A growing number of barbers are joining the swelling ranks of the self-employed (60% in the UK, according to a study by the National Hair & Beauty Federation) – be they shop owners, freelance barbers or chair-renters. And those solo operations are busy diversifying their income streams. Some are taking to education by offering digital masterclasses for specific styles, cuts or treatments. Others are going down the retail route, supplying specialist products to accompany their personal brand. Many big-name barbers are positioning themselves as all-round creatives, pivoting their services to film, TV and music productions for the higher prices they pay. And those with a big enough following have become brand partners with dominant companies in the sector.

A cut above

Tech, of course, is playing a huge role in making it easy to go it alone. There are several all-in-one platforms that link freelance barbers with customers. French app Wecasa, for example, hosts more than 5,000 skilled hair and beauty professionals. Texas-based ShearShare, which has listings in more than 850 cities, matches barbers with empty chairs in salons and barbershops. And New York-founded Squire is a software platform that allows barbers to handle bookings (including direct from Instagram), manage their inventories and take care of point of sale. With more than 2,000 partners in the US and UK, the company, founded by Dave Salvant and Songe LaRon in 2016, raised $59 million in 2020, tripling its valuation to $250 million.

Deals and wheels 

Mobile barbering's rise has also accelerated as a result of the pandemic. TRIM-IT, based in London, operates as a franchise, with barbers paying a monthly subscription fee and a percentage of their commission to get access to one of TRIM-IT's kitted-out salons on wheels.
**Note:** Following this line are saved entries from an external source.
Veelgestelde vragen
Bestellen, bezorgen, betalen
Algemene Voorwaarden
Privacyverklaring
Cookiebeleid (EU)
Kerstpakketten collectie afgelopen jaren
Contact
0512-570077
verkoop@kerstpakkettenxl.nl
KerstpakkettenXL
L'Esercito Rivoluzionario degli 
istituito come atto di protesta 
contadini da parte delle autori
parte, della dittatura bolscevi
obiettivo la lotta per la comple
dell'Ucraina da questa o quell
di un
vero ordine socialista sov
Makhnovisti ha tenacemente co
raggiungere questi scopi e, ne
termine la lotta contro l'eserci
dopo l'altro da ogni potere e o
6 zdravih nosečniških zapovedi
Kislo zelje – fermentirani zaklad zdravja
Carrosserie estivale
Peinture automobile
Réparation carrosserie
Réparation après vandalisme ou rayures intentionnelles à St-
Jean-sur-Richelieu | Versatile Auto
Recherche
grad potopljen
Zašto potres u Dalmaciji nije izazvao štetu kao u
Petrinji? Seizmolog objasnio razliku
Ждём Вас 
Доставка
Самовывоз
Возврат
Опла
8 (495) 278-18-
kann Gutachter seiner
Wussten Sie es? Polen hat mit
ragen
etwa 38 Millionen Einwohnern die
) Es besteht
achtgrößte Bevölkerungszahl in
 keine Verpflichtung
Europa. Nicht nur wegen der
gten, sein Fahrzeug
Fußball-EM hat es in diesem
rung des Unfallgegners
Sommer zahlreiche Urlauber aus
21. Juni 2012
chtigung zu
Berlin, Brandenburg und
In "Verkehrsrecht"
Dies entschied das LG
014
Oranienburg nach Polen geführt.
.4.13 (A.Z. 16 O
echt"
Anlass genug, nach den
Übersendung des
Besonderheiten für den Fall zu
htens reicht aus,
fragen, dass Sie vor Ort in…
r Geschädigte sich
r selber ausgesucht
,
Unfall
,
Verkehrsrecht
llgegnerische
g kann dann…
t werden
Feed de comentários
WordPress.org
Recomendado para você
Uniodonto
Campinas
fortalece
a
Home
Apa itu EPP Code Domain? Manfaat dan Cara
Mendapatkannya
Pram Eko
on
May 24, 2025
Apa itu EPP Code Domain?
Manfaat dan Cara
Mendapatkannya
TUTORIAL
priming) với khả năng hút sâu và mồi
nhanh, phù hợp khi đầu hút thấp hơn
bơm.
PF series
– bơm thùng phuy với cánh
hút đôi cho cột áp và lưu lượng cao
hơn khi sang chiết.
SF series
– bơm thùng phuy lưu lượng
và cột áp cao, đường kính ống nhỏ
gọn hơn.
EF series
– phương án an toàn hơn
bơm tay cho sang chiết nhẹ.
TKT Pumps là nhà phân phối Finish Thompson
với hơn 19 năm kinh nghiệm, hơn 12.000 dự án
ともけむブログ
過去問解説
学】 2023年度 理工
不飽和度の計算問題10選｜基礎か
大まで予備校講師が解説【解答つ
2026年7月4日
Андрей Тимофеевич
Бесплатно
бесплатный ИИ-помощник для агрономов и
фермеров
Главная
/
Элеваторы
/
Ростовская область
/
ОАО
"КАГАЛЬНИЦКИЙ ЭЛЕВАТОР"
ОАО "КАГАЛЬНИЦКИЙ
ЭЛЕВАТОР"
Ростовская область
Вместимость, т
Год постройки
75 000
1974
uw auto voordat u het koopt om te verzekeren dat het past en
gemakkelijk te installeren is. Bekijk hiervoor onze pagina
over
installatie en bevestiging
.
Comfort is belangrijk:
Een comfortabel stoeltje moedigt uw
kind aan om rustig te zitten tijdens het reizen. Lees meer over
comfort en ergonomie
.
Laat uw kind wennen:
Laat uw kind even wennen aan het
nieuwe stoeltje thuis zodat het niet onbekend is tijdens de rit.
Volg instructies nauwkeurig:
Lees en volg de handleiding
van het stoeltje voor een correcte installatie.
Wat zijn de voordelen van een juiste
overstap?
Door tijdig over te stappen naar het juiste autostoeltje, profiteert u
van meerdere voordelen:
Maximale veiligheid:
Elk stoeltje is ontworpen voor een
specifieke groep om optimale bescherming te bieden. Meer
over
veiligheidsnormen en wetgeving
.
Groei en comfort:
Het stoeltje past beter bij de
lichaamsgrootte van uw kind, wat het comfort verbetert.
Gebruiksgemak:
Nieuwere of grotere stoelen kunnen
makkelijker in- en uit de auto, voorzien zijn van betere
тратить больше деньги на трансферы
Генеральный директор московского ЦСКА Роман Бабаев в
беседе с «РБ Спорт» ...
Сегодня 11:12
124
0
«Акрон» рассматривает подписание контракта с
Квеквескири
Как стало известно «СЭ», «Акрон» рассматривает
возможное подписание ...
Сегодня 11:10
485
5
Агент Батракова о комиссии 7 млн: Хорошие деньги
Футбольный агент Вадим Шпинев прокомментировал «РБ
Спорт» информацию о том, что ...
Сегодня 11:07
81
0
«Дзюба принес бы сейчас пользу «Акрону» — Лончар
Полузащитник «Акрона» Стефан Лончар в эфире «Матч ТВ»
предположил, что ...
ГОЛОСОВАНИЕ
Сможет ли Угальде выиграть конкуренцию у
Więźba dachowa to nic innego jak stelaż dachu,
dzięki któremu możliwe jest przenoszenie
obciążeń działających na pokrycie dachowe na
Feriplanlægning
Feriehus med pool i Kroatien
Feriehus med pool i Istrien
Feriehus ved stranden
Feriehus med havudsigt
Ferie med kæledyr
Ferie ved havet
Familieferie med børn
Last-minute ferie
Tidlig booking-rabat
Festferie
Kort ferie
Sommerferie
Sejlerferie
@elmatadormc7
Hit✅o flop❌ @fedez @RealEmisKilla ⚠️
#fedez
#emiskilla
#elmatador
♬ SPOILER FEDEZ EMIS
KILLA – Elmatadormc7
Last year the business raised $1.1 million to scale up.

A little something extra 

And then there are the bricks-and-mortar shops innovating when it comes to additional services. Cuts & Creps, based in Bristol, UK, offers a sneaker-cleaning service as well as buying and selling sought-after sneakers. Also in the UK is Cornwall-based 1981, the country's first zero-waste barbershop. Its energy comes entirely from green sources, with its hair clippings being used in booms that help to clean up oil spills.